Please print the entries below exactly, from the line with "right ear: (472, 59)" through the line with "left ear: (910, 251)", including both of those lines and leaving out all others.

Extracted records
<<<<
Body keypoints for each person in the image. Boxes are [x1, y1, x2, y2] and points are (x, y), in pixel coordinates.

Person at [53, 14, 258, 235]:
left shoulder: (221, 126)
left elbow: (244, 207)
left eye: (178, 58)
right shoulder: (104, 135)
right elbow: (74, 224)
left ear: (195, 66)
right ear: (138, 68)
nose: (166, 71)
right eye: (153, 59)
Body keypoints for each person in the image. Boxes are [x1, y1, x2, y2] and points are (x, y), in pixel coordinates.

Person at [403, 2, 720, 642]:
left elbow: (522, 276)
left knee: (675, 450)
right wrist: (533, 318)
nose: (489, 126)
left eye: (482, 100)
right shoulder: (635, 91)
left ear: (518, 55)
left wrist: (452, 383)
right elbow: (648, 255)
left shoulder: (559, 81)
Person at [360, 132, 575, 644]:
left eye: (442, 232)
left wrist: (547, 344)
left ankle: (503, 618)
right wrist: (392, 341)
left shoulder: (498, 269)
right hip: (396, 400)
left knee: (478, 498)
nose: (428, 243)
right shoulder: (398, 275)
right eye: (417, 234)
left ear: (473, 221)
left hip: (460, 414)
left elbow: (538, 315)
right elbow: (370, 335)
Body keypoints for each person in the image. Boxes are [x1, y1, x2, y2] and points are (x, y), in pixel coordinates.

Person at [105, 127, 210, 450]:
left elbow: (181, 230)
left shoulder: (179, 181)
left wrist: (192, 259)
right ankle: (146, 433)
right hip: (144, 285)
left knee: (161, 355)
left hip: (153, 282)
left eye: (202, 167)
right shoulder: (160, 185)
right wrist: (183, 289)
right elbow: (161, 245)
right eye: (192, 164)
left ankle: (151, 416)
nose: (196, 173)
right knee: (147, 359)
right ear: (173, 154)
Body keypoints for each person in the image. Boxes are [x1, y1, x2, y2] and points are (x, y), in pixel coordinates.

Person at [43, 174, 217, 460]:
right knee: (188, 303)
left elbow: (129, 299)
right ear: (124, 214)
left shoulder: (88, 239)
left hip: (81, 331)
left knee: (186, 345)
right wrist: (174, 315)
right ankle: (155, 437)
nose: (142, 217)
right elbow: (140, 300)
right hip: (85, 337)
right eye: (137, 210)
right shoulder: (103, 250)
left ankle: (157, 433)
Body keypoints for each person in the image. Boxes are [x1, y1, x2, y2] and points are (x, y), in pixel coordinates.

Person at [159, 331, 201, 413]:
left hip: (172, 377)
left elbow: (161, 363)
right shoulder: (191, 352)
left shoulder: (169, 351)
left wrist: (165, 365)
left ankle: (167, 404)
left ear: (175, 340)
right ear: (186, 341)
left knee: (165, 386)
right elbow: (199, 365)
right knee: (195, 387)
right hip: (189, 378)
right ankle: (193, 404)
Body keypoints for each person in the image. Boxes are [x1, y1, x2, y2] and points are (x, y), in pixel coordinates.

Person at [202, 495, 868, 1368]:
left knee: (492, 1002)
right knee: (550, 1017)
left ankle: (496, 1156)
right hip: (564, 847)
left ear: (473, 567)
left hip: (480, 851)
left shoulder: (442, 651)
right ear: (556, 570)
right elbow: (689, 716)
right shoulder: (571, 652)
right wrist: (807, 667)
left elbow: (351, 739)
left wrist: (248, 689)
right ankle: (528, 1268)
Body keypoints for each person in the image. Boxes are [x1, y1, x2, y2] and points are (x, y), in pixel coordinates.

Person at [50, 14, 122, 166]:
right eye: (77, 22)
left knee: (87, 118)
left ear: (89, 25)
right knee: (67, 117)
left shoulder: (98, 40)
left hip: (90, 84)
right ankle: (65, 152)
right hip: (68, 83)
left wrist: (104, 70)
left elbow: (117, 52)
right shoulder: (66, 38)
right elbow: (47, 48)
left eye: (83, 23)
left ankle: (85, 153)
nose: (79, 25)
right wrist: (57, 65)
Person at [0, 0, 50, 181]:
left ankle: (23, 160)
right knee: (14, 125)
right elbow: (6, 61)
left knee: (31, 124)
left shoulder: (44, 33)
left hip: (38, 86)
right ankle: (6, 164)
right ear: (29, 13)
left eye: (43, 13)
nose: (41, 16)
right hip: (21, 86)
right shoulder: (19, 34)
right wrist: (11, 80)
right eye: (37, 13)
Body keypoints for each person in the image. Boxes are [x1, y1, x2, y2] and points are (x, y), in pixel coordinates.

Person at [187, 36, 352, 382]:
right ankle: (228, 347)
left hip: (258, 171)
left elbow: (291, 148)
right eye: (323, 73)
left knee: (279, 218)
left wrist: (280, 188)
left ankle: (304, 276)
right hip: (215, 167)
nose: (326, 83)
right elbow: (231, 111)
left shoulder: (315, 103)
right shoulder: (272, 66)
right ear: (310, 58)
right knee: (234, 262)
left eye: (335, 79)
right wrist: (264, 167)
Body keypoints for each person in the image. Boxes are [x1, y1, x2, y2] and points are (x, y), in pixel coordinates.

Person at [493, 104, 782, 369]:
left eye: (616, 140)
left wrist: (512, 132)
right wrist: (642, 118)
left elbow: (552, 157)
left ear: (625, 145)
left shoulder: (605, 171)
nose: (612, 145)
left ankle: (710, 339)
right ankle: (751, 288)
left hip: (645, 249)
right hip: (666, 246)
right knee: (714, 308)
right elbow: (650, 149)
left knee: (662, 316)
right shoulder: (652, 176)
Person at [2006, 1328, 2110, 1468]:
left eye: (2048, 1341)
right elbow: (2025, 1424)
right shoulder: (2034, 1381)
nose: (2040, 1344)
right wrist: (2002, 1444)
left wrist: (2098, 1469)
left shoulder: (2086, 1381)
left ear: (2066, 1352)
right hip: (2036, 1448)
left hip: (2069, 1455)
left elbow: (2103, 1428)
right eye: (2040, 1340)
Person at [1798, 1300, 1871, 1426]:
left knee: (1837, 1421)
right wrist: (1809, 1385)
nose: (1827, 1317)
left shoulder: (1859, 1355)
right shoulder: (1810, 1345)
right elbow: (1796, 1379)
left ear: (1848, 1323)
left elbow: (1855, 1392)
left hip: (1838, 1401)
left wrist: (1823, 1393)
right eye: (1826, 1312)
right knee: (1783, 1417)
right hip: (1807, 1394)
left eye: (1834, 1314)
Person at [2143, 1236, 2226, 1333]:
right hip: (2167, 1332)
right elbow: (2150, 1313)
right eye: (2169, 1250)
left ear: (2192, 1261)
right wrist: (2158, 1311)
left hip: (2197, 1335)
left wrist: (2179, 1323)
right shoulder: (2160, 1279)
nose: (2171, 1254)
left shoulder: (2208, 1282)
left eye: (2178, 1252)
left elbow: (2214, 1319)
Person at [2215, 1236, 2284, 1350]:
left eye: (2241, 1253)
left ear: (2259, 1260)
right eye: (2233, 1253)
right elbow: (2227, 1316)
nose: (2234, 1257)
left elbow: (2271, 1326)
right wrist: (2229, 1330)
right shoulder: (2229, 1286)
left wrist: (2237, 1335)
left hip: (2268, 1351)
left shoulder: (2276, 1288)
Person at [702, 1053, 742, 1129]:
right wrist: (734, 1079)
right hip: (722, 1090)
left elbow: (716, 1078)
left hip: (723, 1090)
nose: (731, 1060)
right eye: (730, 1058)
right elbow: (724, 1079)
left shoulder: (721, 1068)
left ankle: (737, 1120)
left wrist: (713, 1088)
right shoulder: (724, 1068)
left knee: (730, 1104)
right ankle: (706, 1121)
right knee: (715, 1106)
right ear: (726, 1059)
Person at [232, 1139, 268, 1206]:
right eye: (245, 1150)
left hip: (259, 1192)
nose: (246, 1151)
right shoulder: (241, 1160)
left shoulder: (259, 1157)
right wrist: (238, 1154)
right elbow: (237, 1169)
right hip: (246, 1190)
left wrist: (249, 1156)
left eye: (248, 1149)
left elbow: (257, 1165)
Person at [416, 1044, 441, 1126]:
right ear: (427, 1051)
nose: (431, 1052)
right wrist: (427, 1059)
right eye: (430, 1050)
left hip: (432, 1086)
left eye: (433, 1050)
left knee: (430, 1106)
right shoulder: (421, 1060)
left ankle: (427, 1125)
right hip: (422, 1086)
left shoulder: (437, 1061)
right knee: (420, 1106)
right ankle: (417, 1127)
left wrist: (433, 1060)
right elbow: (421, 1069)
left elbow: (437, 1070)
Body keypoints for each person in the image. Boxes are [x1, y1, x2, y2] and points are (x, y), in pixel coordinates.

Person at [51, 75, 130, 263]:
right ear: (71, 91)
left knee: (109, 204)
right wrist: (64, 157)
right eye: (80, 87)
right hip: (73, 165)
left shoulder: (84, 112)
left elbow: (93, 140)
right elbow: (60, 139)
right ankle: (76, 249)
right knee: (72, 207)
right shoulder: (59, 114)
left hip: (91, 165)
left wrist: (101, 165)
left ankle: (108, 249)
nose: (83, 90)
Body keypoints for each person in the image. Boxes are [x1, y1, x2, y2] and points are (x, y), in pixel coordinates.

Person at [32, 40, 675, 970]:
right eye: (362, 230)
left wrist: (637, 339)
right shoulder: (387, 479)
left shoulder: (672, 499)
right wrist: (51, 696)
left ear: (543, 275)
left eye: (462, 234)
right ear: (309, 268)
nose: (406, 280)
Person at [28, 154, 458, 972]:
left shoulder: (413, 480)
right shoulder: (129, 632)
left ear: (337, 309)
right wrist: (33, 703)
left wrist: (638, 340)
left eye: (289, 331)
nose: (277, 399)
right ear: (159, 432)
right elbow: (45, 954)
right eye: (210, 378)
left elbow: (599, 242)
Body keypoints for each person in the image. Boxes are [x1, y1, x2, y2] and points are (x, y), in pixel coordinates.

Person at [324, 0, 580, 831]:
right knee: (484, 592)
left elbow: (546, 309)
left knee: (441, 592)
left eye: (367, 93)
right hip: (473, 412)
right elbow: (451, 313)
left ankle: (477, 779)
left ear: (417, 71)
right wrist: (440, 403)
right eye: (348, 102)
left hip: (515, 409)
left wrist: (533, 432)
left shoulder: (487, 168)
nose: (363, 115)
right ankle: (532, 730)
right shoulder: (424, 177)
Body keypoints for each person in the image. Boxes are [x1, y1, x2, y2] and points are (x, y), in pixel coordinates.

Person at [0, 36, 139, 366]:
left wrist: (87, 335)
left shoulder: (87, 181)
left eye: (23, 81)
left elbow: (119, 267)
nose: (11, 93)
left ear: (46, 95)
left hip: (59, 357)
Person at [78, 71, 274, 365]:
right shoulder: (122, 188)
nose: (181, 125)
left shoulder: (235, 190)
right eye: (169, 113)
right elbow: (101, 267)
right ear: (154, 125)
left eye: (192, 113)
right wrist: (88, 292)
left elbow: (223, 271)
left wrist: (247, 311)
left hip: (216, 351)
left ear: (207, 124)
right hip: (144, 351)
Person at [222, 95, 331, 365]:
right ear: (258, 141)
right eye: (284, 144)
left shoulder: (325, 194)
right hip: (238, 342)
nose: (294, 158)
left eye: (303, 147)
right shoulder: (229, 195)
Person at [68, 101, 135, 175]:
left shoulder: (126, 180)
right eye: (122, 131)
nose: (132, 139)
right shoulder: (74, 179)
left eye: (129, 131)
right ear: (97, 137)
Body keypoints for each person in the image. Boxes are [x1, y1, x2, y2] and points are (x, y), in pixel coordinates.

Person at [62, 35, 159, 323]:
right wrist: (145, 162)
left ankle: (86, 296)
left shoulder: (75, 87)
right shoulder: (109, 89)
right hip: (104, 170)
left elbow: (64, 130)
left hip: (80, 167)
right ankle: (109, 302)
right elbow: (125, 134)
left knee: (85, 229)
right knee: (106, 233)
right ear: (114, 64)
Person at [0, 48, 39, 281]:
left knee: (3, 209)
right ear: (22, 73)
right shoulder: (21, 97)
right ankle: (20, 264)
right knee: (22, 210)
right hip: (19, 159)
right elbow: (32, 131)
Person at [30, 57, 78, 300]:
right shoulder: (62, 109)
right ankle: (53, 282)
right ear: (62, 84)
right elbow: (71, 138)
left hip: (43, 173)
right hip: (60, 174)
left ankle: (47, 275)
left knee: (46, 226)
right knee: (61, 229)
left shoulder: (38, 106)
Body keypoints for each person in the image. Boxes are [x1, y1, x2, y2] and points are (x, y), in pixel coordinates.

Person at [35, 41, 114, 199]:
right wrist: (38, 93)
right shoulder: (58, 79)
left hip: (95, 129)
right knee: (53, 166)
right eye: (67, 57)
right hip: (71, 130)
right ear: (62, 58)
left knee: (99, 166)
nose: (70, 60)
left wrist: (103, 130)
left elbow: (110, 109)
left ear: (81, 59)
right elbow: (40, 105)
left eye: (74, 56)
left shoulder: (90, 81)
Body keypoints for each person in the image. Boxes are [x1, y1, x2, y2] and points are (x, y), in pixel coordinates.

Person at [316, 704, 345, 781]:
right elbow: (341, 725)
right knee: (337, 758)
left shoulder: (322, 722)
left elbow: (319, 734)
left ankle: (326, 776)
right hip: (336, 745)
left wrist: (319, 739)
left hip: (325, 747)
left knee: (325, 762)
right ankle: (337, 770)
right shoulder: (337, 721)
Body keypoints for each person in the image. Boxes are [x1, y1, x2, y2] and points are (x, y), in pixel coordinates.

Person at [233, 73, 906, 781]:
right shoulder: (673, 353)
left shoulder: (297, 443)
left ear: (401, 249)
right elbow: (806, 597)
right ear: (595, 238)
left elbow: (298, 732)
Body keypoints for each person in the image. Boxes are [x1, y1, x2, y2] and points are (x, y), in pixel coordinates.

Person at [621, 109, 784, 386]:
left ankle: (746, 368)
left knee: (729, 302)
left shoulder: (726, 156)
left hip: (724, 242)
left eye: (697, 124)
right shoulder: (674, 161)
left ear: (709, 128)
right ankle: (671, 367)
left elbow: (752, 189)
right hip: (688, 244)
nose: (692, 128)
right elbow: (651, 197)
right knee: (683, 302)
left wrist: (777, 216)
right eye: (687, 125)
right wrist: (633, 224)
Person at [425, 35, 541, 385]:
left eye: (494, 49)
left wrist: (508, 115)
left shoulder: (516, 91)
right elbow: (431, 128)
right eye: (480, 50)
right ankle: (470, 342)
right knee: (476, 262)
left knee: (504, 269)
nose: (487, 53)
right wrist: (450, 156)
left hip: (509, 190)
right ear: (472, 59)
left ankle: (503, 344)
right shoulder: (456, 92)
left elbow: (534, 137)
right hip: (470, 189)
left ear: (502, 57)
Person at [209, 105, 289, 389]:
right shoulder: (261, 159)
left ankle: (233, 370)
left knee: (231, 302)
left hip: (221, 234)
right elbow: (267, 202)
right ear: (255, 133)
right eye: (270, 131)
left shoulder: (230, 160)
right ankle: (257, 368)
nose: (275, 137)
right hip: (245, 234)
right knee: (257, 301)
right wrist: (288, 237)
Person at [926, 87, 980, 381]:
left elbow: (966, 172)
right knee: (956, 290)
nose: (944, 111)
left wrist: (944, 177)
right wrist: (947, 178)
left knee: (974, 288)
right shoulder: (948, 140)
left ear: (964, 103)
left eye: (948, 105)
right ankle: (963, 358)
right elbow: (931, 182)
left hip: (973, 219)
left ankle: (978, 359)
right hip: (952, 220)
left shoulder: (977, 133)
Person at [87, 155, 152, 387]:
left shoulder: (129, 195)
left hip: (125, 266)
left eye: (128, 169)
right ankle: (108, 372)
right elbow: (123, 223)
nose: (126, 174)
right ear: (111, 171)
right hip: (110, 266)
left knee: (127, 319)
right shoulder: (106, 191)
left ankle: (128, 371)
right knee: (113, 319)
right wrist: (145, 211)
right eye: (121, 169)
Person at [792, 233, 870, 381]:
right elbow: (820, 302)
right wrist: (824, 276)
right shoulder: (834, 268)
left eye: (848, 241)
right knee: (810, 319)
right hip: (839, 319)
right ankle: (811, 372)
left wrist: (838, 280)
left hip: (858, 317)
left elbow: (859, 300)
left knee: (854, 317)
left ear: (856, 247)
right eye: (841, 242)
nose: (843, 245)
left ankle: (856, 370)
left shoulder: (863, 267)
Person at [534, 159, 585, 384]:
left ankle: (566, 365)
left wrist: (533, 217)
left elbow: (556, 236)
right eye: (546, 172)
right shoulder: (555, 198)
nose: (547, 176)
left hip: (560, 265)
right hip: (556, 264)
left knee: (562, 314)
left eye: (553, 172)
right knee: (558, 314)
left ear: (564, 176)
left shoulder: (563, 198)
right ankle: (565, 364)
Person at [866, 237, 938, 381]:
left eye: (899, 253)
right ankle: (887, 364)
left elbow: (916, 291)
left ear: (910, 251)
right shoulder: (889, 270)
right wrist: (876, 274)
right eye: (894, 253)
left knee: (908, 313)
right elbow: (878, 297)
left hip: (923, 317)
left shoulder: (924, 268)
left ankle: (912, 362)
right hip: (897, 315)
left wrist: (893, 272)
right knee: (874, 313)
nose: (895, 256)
>>>>
Solved exercise
right ear: (472, 59)
left ankle: (503, 344)
right shoulder: (456, 92)
left elbow: (534, 137)
right hip: (470, 189)
left ear: (502, 57)
Person at [209, 105, 289, 389]:
right shoulder: (261, 159)
left ankle: (233, 370)
left knee: (231, 302)
left hip: (221, 234)
right elbow: (267, 202)
right ear: (255, 133)
right eye: (270, 131)
left shoulder: (230, 160)
right ankle: (257, 368)
nose: (275, 137)
right hip: (245, 234)
right knee: (257, 301)
right wrist: (288, 237)
Person at [926, 87, 980, 381]:
left elbow: (966, 172)
right knee: (956, 290)
nose: (944, 111)
left wrist: (944, 177)
right wrist: (947, 178)
left knee: (974, 288)
right shoulder: (948, 140)
left ear: (964, 103)
left eye: (948, 105)
right ankle: (963, 358)
right elbow: (931, 182)
left hip: (973, 219)
left ankle: (978, 359)
right hip: (952, 220)
left shoulder: (977, 133)
Person at [87, 155, 152, 387]:
left shoulder: (129, 195)
left hip: (125, 266)
left eye: (128, 169)
right ankle: (108, 372)
right elbow: (123, 223)
nose: (126, 174)
right ear: (111, 171)
right hip: (110, 266)
left knee: (127, 319)
right shoulder: (106, 191)
left ankle: (128, 371)
right knee: (113, 319)
right wrist: (145, 211)
right eye: (121, 169)
Person at [792, 233, 870, 381]:
right elbow: (820, 302)
right wrist: (824, 276)
right shoulder: (834, 268)
left eye: (848, 241)
right knee: (810, 319)
right hip: (839, 319)
right ankle: (811, 372)
left wrist: (838, 280)
left hip: (858, 317)
left elbow: (859, 300)
left knee: (854, 317)
left ear: (856, 247)
right eye: (841, 242)
nose: (843, 245)
left ankle: (856, 370)
left shoulder: (863, 267)
Person at [534, 159, 585, 384]:
left ankle: (566, 365)
left wrist: (533, 217)
left elbow: (556, 236)
right eye: (546, 172)
right shoulder: (555, 198)
nose: (547, 176)
left hip: (560, 265)
right hip: (556, 264)
left knee: (562, 314)
left eye: (553, 172)
right knee: (558, 314)
left ear: (564, 176)
left shoulder: (563, 198)
right ankle: (565, 364)
Person at [866, 237, 938, 381]:
left eye: (899, 253)
right ankle: (887, 364)
left elbow: (916, 291)
left ear: (910, 251)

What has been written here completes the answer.